BISMYA, a group of ruin mounds, about 1 m. long and 1/2 m. wide, consisting of a number of low ridges, nowhere exceeding 40 ft. in height, lying in the Jezireh, somewhat nearer to the Tigris than the Euphrates, about a day’s journey to the south-east of Nippur, a little below 32° N. and about 45° 40′ E. Excavations conducted here for six months, from Christmas of 1903 to June 1904, for the university of Chicago, by Dr Edgar J. Banks, proved that these mounds covered the site of the ancient city of Adab (Ud-Nun), hitherto known only from a brief mention of its name in the introduction to the Khammurabi code (c. 2250 B.C.). The city was divided into two parts by a canal, on an island in which stood the temple, E-mach, with a ziggurat, or stage tower.
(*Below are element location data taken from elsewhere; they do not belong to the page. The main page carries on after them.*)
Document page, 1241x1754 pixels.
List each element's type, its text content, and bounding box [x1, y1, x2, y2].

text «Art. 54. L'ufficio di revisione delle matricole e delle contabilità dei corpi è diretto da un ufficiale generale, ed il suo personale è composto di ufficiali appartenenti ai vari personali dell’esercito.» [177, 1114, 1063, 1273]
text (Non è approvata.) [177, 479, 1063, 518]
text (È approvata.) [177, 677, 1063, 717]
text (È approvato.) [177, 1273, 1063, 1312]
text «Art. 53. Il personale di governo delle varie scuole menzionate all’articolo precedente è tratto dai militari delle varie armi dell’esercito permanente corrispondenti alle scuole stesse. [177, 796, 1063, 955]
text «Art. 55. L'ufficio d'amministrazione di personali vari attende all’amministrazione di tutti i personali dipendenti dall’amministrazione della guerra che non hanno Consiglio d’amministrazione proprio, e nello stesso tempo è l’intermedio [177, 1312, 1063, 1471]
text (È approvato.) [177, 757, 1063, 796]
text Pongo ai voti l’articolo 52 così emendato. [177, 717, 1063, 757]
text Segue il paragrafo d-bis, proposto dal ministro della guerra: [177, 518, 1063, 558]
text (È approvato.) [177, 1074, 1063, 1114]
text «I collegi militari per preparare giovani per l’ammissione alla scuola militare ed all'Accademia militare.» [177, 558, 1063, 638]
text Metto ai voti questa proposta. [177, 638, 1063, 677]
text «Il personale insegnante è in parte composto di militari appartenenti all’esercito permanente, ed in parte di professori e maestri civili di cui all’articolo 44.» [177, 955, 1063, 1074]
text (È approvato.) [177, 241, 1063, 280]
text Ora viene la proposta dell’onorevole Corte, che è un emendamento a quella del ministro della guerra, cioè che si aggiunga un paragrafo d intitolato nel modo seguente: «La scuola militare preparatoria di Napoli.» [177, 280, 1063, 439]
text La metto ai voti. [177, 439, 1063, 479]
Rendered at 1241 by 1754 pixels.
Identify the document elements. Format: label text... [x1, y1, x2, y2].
It was evidently once a city of considerable importance, but deserted at a very early period, since the ruins found close to the surface of the mounds belong to Dungi and Ur Gur, kings of Ur in the earlier part of the third millennium B.C. Immediately below these, as at Nippur, were found the remains of Naram-Sin and Sar-gon, c. 3000 B.C. Below these there were still 35 ft. of stratified remains, constituting seven-eighths of the total depth of the ruins. Besides the remains of buildings, walls, graves, &c., Dr Banks discovered a large number of inscribed clay tablets of a very early period, bronze and stone tablets, bronze implements and the like. But the two most notable discoveries were a complete statue in white marble, apparently the most ancient yet found in Babylonia (now in the museum in Constantinople), bearing the inscription—“E-mach, King Da-udu, King of Ud-Nun”; and a temple refuse heap, consisting of great quantities of fragments of vases in marble, alabaster, onyx, porphyry and granite, some of which were inscribed, and others engraved and inlaid with ivory and precious stones.  (J. P. Pe.)